2. The speculative doctrines of Parmenides may be summed up in the following propositions: --
Being alone exists; Non-being is nothing. Hence there is no beginning of Being. How could that which exists begin to be? It could not come from the non-existent, for this is nothing; it could not come from the existent, for it is itself the existent.
Being is absolutely one; outside the unit of Being there is nothing, consequently the supposed plurality of things, and the changes of things dependent on this plurality are mere appearances.
Being is eternal and unchangeable, without birth or beginning, immutable, limited only by itself. In form it is a beautifully rounded sphere, one and eternal, the space within which is occupied without any vacuum.
Being is, furthermore, nothing else than the thought in which it is known. The thought itself is Being. Being and the concept of Being are one. In this sense all Being is pregnant with reason, and reason permeates all things.
Truth belongs entirely to thought. As Being alone is thinkable, so also that alone which is thinkable and thought is Being. The senses do not bring us truth. They only deceive us, and it is precisely this. deception of the senses which seduces men into the belief in, and the graceful tricks of speech about the multiplicity and the changes of things.

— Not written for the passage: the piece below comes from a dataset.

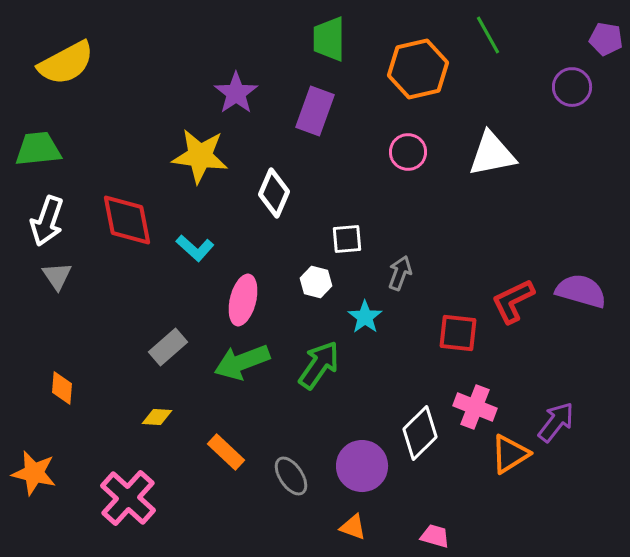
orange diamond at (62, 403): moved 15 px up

3. In his physical theories Parmenides endeavours to explain (hypothetically) that phenomenal world which the operations of thought show to be unreal. In this explanation he sets out from two opposing principles which bear to one another in the sphere of appearances the same relation that exists between Being and Non-being. These principles are Light and Night, with which the antithesis of Warm and Cold, Fire and Earth, is connected. On the proportions in which these principles or elements are mingled depend the plurality and differences of things in the world of phenomena. The force at work in these processes is Eros, the oldest of the gods. The soul is a mixture of the four elements.